◆ GIVEN DATA ◆
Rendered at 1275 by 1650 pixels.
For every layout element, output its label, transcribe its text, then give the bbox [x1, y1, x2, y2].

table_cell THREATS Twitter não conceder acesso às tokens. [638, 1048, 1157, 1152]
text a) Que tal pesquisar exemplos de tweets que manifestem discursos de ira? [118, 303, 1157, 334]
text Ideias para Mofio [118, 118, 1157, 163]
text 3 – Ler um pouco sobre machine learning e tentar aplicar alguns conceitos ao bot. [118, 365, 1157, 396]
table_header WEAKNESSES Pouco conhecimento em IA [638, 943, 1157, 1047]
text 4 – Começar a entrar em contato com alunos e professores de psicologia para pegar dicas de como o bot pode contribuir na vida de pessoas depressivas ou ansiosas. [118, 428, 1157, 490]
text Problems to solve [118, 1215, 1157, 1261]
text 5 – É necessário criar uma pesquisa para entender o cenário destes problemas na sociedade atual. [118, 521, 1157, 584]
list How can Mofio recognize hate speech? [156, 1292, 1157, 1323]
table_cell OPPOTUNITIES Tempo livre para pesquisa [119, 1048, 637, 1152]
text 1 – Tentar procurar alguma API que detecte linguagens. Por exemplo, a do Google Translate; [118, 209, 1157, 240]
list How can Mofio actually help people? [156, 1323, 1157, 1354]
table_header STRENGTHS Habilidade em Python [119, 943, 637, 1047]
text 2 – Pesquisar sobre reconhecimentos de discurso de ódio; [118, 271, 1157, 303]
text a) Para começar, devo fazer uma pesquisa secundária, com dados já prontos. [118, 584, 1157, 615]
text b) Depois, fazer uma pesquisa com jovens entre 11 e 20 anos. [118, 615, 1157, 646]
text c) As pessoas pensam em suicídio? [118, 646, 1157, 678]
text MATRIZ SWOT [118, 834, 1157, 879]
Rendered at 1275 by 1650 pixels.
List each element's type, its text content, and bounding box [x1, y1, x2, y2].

◆ BRIEF ◆
Please return every line of the records above that contains the string "element", matching case exactly.

◆ RESULT OF THE EXERCISE ◆
For every layout element, output its label, transcribe its text, then give the bbox [x1, y1, x2, y2].
List each element's type, its text content, and bounding box [x1, y1, x2, y2].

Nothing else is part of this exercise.